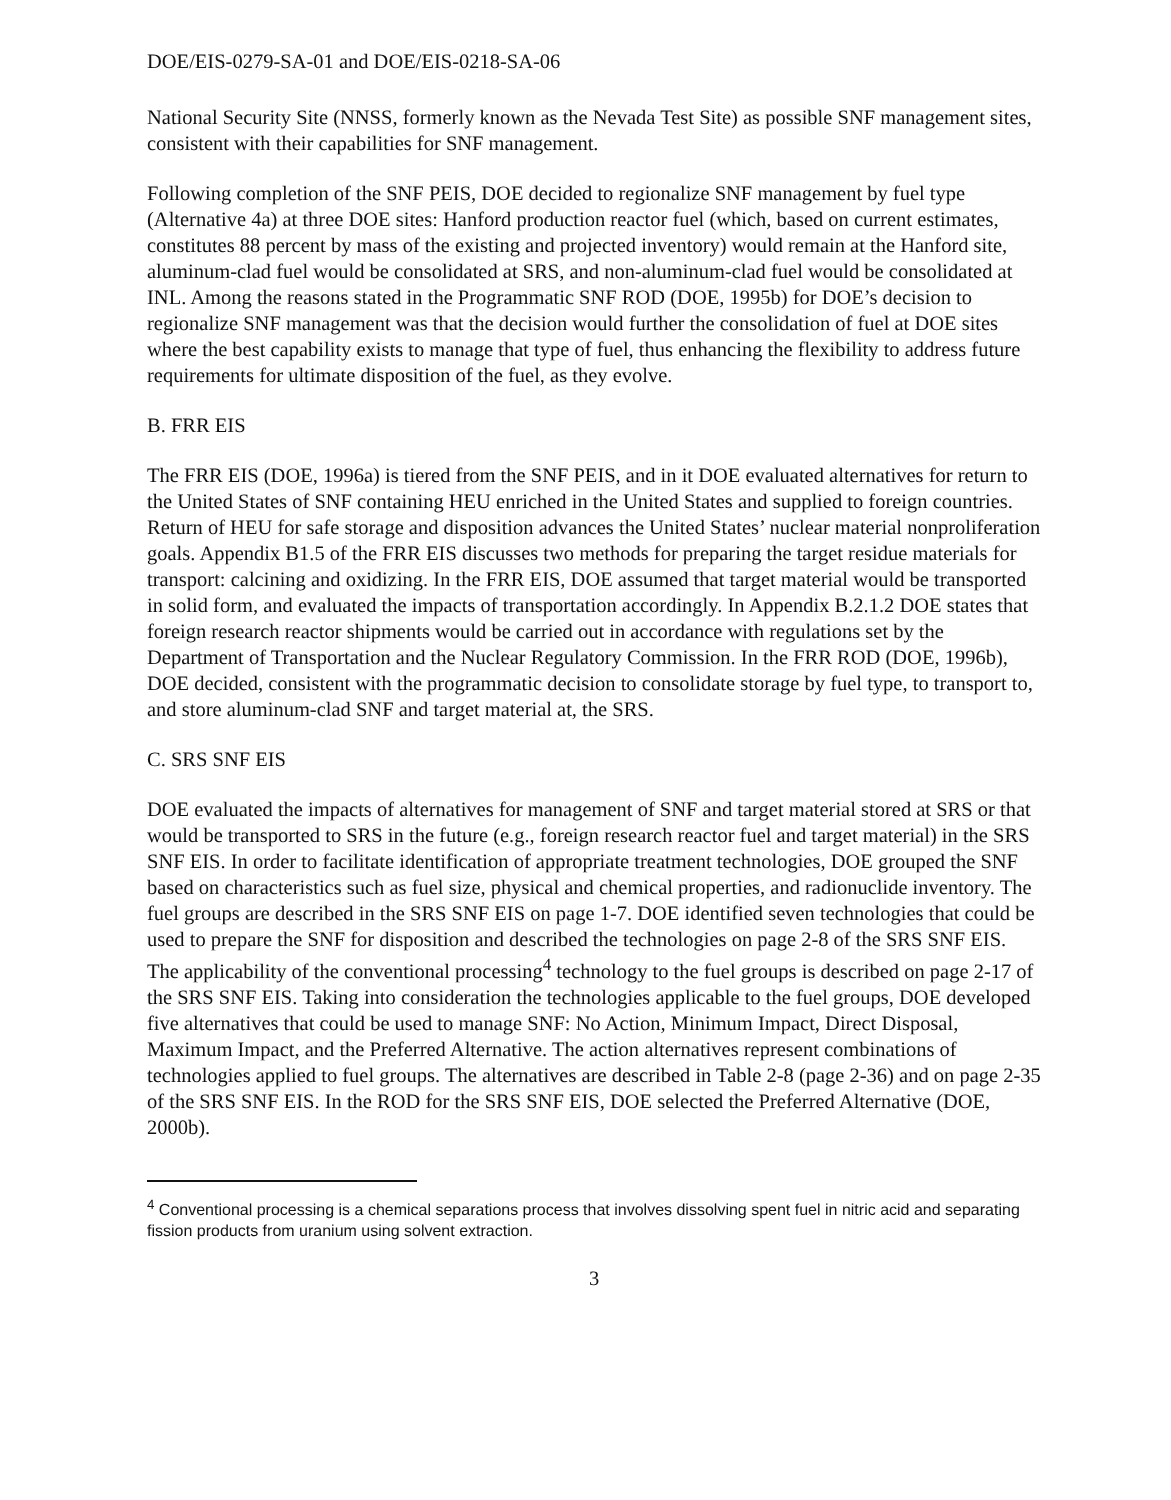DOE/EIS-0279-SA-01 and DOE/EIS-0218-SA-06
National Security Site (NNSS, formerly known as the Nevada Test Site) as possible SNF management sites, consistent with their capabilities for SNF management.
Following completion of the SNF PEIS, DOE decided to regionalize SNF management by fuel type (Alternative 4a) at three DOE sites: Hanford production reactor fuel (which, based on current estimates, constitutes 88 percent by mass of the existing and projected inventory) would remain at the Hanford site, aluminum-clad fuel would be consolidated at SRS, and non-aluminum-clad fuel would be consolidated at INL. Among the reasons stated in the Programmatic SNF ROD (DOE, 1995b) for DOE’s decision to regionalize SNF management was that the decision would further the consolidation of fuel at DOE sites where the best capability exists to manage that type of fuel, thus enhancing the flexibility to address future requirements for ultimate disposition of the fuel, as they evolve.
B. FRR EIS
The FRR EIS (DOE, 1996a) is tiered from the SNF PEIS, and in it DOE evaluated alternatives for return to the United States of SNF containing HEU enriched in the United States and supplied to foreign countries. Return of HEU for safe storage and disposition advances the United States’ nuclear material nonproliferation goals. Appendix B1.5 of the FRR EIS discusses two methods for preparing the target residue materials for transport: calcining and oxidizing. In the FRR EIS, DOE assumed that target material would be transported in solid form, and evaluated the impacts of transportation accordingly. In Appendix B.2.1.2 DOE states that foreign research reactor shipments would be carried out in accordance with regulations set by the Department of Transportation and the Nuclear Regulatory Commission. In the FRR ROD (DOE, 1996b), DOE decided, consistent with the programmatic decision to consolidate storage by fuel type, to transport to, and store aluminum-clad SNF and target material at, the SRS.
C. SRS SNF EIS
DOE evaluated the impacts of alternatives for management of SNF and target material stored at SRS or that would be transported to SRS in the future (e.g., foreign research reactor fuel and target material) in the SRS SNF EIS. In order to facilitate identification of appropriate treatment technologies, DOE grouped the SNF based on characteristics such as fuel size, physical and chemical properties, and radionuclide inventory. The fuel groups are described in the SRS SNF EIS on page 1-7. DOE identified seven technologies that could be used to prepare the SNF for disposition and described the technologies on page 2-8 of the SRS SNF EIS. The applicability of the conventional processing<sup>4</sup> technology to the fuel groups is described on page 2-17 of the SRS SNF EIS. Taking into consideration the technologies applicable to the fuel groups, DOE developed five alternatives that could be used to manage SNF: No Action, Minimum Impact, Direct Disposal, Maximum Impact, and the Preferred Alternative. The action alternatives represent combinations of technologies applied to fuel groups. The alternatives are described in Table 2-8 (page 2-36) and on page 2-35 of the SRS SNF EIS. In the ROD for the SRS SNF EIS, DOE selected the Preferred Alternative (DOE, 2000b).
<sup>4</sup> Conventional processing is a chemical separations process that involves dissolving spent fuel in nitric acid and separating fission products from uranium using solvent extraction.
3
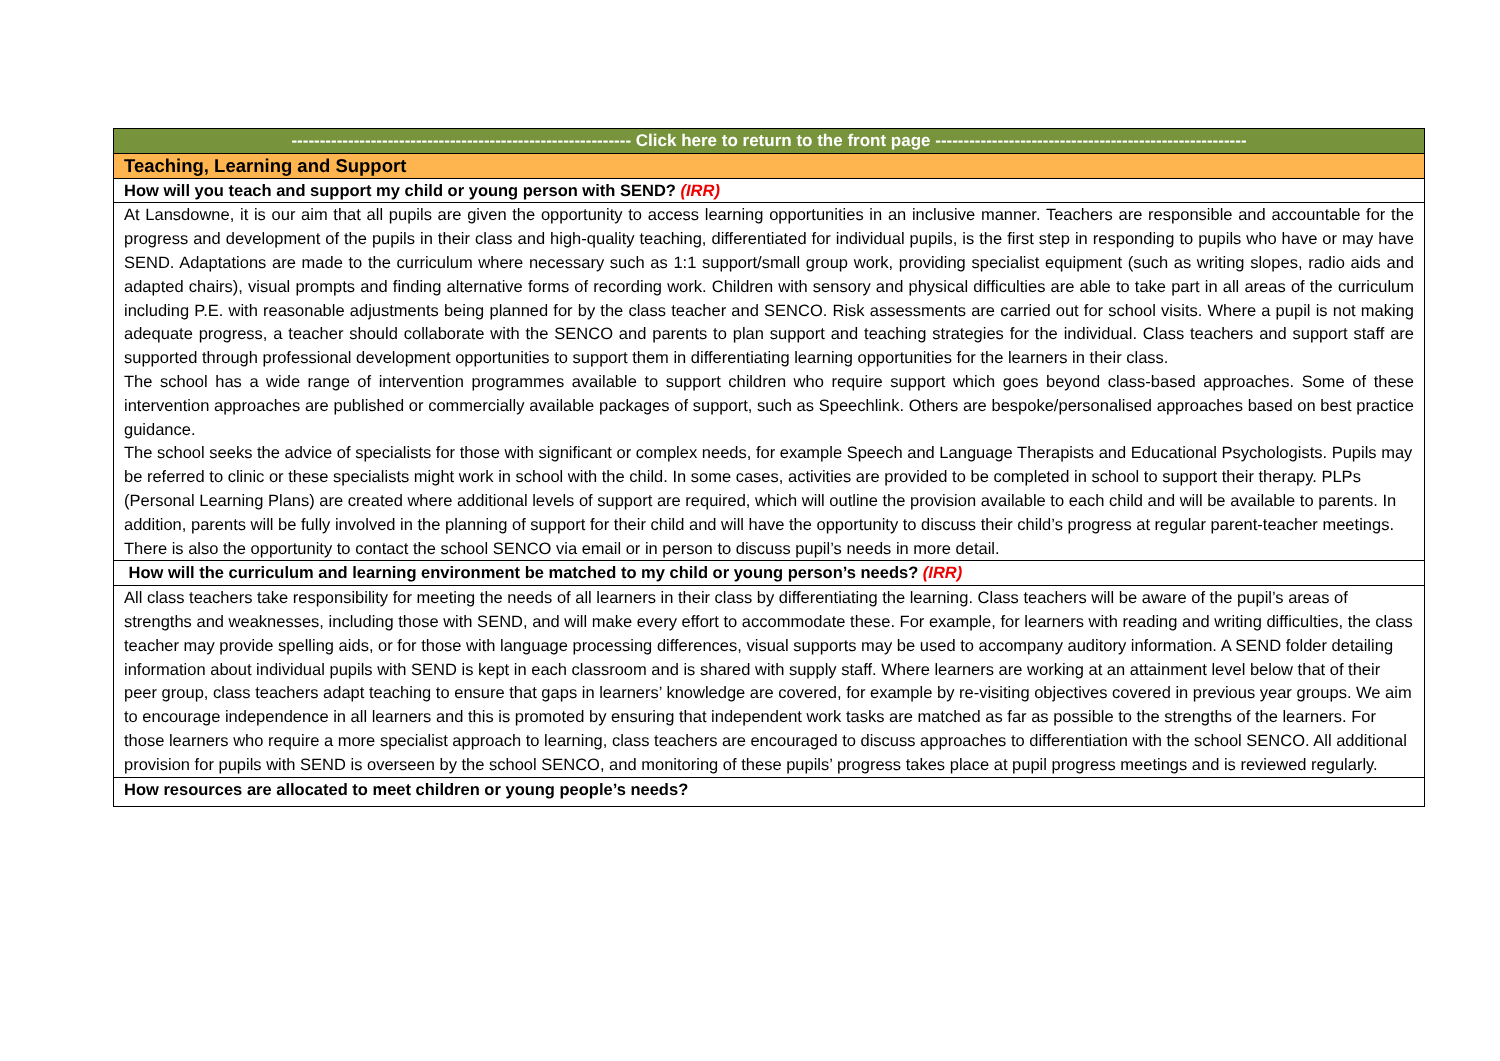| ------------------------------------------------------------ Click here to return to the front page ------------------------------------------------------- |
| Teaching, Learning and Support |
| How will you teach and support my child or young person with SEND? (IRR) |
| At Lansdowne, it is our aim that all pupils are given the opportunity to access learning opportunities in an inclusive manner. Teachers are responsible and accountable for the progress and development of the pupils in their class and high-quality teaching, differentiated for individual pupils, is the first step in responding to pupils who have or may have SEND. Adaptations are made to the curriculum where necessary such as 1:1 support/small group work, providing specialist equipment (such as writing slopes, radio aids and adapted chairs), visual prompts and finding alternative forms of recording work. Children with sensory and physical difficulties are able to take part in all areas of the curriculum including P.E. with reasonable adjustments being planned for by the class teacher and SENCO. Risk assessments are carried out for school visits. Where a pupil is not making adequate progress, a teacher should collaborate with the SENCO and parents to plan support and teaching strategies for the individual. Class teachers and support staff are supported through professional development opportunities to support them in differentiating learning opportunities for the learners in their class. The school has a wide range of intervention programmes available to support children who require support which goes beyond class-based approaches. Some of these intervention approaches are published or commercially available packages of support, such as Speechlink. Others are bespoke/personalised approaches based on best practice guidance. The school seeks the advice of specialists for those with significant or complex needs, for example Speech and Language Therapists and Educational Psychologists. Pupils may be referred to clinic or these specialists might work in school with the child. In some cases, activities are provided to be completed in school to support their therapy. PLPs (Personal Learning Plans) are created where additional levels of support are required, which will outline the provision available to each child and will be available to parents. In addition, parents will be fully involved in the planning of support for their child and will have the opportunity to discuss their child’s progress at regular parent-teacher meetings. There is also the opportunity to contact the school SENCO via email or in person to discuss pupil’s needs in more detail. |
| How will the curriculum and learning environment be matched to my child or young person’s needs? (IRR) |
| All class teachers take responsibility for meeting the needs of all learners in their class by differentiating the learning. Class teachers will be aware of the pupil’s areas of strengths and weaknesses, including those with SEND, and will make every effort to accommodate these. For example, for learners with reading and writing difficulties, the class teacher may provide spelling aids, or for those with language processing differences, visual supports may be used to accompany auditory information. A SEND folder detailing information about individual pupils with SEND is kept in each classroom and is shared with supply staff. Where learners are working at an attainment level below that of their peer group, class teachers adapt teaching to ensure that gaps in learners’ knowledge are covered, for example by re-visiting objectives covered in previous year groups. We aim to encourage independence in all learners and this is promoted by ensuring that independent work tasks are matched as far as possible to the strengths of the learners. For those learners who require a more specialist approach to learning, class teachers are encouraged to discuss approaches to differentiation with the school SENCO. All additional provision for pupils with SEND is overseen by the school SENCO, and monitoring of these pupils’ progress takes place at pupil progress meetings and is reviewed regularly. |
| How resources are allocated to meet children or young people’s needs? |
==
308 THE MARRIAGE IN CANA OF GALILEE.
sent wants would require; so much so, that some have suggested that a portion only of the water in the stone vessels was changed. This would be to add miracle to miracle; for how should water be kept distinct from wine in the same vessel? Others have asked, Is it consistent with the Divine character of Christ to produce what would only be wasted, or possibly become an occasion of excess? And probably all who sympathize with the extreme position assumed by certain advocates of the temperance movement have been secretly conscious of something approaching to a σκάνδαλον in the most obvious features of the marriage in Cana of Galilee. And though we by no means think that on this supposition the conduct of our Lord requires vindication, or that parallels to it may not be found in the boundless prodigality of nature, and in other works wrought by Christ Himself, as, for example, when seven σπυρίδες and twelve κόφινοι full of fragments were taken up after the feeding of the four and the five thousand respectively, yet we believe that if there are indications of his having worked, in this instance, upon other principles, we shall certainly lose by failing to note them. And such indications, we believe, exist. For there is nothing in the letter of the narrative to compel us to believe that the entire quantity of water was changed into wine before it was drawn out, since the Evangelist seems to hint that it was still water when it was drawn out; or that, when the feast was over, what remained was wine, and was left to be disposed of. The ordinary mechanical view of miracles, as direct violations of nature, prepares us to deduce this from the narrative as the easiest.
---
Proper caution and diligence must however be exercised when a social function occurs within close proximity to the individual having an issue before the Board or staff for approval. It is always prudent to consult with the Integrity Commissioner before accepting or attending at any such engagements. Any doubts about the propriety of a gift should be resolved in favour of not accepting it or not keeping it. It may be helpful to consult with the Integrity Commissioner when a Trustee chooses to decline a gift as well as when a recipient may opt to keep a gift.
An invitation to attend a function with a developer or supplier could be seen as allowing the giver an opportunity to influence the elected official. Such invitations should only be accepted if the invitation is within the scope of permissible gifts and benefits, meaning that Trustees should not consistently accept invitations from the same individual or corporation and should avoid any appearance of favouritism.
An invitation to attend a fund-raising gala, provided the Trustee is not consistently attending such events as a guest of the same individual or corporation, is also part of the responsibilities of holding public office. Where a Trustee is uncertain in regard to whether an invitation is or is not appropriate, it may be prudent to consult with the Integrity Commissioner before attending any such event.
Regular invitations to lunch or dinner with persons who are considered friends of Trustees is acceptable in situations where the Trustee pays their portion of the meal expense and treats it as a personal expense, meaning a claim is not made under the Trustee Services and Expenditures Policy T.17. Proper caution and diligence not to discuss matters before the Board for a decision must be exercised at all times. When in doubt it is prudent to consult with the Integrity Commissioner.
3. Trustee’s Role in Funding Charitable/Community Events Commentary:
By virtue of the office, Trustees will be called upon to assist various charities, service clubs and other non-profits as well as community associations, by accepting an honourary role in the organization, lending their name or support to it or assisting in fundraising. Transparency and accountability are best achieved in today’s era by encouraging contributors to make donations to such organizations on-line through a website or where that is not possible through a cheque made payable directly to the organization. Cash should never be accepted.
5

ACTIVITY — All lines above with "young" in them should be returned.

SOLUTION BELOW —
| How will you teach and support my child or young person with SEND? (IRR) |
| How will the curriculum and learning environment be matched to my child or young person’s needs? (IRR) |
| How resources are allocated to meet children or young people’s needs? |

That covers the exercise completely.